GNL: O futuro bate à porta

O transporte marítimo de gás natural no estado liquefeito (“GNL”) é uma das grandes conquistas da engenharia naval, com uma larga quota-parte na revolução do mercado de energia que estamos hoje a assistir. Para tornar viável o transporte de gás natural, composto em mais de 85% por metano, é necessário liquefazê-lo, assim aumentando a sua densidade em cerca de seiscentas vezes. Por razões de segurança, a liquefacção é conseguida por arrefecimento à temperatura de ebulição do metano de -161ºC e não por compressão. O desafio tecnológico daí resultante só foi ultrapassado nos anos cinquenta pela equipa de projeto da J.J.Henry, sediada em Nova Iorque, com quem tive o privilégio de trabalhar alguns anos mais tarde. O primeiro navio de transporte de GNL, o “MethanePioneer”, lançado em 1958, marca o início da revolução do gás natural.

A experiência positiva dos navios de GNL, em que o gás que escapa dos tanques (“boiloff”) é utilizado como combustível na propulsão, levou à sua adopção como combustível noutros tipos de navios, começando com o ferry norueguês MF “Glutra” em 2000. Atualmente a frota de navios com propulsão a GNL, excluindo os referidos navios tanque e navios de navegação fluvial, compreende 73 navios em operação (10 na Europa) e 80 navios encomendados a estaleiros (44 na Europa). Os tipos de navio mais frequentes, por ordem decrescente de importância, são ferries, auxiliares (psv e rebocadores) e porta-contentores.

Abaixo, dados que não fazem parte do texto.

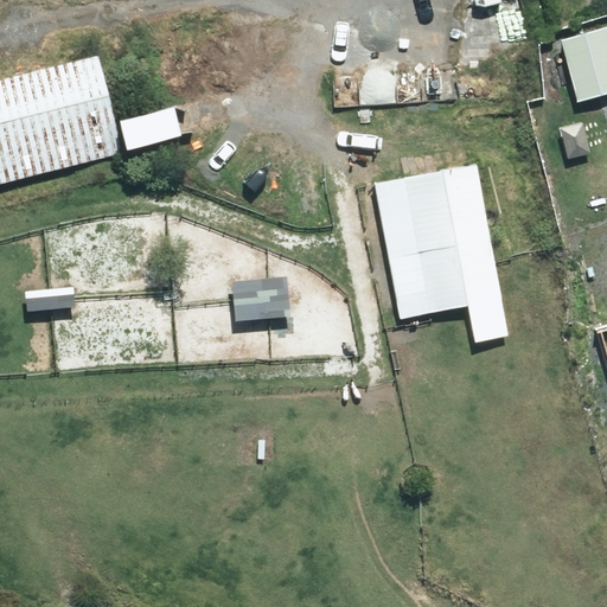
[(606,29),(562,44),(581,100),(606,90),(606,29)]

Os dois principais fabricantes de motores de propulsão marítima, MAN e Wartsila, estão a apostar fortemente na propulsão a GNL. A Wartsila, que domina o mercado de shortsea, oferece soluções integradas incluindo abastecimento, tancagem e sistemas de controlo, bem como uma barcaça para abastecimento portuário com 6.500 m3 de capacidade.

A Diretiva 94/2014 da UE estabelece objetivos concretos para a implementação de infra-estruturas de GNL, incluindo pontos de abastecimento em portos core da RTE-T (Lisboa, Sines e Leixões) até fins de 2025. Os programas CEF-Transporte e CEF-Energia financiam projetos de implementação enquanto o Horizon 2020 financia projetos de I&D. Na lista de projetos já financiados destaca-se o GAINN4MOS liderado pela Fundación Valenciaport, que propõe a conversão de 4 navios protótipo e implementação de instalações de abastecimento em 7 portos, sendo 5 instalações piloto (Koper, Genova, La Spezia, Livorno e Veneza) e 2 instalações definitivas (Nantes-St Nazaire e FOS-Marseille). Portugal participa neste projeto através de quatro administrações portuárias e de dois armadores. Outro projeto relevante para Portugal é o CORE LNGas Hive, liderado pela Enagás, que propõe a conversão de 8 navios e implementação de 8 pontos de abastecimento de GNL nos Corredores do Atlântico e do Mediterrâneo na Península Ibérica. Estranhamente, não há participação portuguesa neste projeto.

Desafio para Portugal

O inevitável crescimento do mercado de propulsão a GNL oferece uma excelente oportunidade para um vasto sector da economia do mar, incluindo estaleiros, armadores, carregadores, administrações portuárias, fornecedores de serviços e equipamentos portuários e, necessariamente, centros de formação e de investigação. O estado ainda embrionário deste mercado aconselha a que se congreguem os esforços dos principais stakeholders, sob a coordenação duma entidade integradora como a APP ou o Forum Oceano, para assim criarmos vantagens competitivas e ombrearmos com outros países europeus no desenvolvimento deste importante mercado.